より年上の妻は、その時からじみな作りを好んでいたので、僕がわざわざ若作りにさせるため、買ってやったのだ。今では不用物だから、子供の大きくなるまでと言ってしまい込んであるが、その色は今も変らないで、燃えるような緋縮緬《ひぢりめん》には、妻のもとの若肌のにおいがするようなので、僕はこッそりそれを嗅いで見た。
「今の妻と吉弥とはどちらがいい?」と言う声が聴えるようだ。
「無論、吉弥だ」と、言いきりたいのだが、心の奥に誰れか耳をそば立てているものがあるような気がして、そう思うことさえ憚《はばか》られた。
とにかく、多少の価《ね》うちがありそうな物はすべて一包みにして、僕はやとい車に乗った。質屋をさして車を駆けらしたのである。
友人にでも出会ったら大変と、親しみのある東京の往来を、疎《うと》く、気恥かしいように進みながら、僕は十数年来つれ添って来た女房を売りに行くのではないかという感じがあった。
僕は再び国府津へ行かないで――もし行ったら、ひょッとすると、旅の者が土地を荒らしたなど言いふらされて、袋だたきに逢《あ》わされまいものでもないから――金子《きんす》だけを送ってやることに初めから心には定めていたので、すぐ吉弥|宛《あ》てで電報がわせをふり出した。
二二
国府津では、僕の推察通り、僕に対する反動が起った。
さすがは学校の先生だけあって、隣りに芸者がいても寄りつきもしない、なかなか堅い人であるというのが、僕に対する最初の評判であったそうだ。が、だんだん僕の私行があらわれて来るに従って、吉弥の両親と会見した、僕の妻が身受けの手伝いにやって来たなど、あることないことを、狭い土地だから、じきに言いふらした。
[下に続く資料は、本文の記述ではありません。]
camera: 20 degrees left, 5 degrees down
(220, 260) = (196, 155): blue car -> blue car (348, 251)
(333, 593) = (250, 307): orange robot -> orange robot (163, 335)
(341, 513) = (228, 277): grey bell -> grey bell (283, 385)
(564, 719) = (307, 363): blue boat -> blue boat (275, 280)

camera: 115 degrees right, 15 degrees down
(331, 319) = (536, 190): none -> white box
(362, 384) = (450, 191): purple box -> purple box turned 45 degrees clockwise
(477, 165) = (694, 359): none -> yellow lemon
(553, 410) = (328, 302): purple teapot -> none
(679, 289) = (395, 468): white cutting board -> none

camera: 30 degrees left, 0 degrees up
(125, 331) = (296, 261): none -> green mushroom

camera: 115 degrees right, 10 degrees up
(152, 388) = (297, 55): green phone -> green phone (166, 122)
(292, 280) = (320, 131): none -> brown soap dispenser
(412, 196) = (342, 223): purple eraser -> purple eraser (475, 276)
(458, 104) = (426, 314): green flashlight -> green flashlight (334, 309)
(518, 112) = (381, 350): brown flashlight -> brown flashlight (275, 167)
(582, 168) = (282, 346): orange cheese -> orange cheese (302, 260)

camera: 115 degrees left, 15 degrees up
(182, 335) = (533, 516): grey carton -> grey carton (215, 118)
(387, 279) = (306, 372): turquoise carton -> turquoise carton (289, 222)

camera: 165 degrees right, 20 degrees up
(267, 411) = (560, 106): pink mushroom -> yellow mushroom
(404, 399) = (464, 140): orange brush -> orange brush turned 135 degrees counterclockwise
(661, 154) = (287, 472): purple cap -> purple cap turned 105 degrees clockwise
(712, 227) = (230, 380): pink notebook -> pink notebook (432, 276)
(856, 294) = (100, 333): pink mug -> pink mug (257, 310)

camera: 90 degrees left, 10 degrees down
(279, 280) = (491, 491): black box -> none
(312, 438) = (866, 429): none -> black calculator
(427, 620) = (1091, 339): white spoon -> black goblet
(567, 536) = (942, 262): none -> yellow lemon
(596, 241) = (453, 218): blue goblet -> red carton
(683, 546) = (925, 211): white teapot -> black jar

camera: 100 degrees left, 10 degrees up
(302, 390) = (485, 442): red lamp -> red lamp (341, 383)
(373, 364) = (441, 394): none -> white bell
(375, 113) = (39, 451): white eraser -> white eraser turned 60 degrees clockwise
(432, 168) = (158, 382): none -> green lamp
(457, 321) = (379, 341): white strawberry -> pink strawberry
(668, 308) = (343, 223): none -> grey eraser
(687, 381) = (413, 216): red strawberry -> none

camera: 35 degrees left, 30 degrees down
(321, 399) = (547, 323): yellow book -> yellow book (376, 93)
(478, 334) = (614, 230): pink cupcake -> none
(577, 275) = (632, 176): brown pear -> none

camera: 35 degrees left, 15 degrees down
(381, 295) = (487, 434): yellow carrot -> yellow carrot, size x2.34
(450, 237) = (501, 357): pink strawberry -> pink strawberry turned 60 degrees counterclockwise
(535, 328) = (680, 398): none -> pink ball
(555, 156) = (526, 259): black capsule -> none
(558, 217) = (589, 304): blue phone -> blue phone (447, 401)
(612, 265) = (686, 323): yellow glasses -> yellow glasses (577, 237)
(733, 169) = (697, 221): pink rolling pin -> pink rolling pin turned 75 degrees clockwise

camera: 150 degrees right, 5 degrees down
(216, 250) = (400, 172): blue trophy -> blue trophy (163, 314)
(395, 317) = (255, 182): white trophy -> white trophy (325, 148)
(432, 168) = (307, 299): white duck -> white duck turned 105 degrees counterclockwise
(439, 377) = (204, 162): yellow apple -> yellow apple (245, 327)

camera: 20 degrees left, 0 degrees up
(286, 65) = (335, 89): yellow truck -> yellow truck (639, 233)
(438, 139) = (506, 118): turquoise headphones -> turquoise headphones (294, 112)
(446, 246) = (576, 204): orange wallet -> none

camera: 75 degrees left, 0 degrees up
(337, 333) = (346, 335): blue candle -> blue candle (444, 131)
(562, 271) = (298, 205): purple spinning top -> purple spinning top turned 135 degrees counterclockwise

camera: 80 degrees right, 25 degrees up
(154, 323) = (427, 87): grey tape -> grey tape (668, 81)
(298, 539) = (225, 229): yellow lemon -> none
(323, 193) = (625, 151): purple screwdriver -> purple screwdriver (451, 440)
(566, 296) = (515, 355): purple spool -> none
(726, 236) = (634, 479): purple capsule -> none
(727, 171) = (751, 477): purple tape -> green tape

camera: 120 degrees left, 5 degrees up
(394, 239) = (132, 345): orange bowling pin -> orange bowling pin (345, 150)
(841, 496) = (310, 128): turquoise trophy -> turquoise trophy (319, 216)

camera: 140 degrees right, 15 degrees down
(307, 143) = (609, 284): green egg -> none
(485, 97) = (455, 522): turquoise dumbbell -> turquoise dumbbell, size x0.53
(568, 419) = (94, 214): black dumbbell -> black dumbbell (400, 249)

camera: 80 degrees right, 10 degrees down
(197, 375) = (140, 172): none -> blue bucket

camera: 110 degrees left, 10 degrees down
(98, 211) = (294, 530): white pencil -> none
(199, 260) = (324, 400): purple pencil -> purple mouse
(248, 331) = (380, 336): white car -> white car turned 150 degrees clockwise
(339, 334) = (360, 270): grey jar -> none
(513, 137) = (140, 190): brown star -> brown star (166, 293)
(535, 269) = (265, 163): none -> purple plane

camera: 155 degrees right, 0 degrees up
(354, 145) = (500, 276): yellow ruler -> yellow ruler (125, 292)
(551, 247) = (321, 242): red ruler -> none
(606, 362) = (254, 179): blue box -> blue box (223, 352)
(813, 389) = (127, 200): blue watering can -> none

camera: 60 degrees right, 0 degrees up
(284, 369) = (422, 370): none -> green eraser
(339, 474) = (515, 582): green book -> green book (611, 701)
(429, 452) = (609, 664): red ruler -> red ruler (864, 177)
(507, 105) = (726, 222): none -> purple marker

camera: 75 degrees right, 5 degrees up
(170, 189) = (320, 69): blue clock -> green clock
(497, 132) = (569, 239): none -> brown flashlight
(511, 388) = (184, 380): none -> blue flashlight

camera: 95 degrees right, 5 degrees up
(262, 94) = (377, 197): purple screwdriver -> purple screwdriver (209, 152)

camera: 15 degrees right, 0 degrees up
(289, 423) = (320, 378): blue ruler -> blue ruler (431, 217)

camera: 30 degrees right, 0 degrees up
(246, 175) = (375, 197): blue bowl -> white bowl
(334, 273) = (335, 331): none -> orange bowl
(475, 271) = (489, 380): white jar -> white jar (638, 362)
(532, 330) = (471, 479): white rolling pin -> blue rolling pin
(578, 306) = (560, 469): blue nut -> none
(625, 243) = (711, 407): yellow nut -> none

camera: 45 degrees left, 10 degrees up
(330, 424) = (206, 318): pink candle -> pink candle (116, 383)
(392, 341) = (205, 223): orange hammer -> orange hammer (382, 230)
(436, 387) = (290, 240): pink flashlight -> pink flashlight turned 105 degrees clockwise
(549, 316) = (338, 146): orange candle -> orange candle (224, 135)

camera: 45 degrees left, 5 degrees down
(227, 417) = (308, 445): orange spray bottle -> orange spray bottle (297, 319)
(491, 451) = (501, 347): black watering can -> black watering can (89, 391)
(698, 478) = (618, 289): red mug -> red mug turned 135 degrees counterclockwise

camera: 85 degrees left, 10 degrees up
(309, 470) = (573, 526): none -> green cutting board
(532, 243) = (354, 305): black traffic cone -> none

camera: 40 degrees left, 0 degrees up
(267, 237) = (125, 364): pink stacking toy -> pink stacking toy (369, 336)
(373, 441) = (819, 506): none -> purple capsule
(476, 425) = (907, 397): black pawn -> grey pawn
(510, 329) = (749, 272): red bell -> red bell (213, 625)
それに、吉弥が馬鹿だから、のろけ半分に出たことでもあろう、女優になって、僕に貢《みつ》ぐのだと語ったのが、土地の人々の邪推を引き起し、僕はかの女を使って土地の人々の金をしぼり取ったというように思われた。それには、青木と田島とが、失望の恨みから、事件を誇張したり、捏造《ねつぞう》したりしたのだろう、僕が機敏に逃げたのなら、僕を呼び寄せた坊主をなぐれという騒ぎになった。僕の妻も危険であったのだが、はじめは何も知らなかったらしい。吉弥を案内として、方々を見物などしてまわった。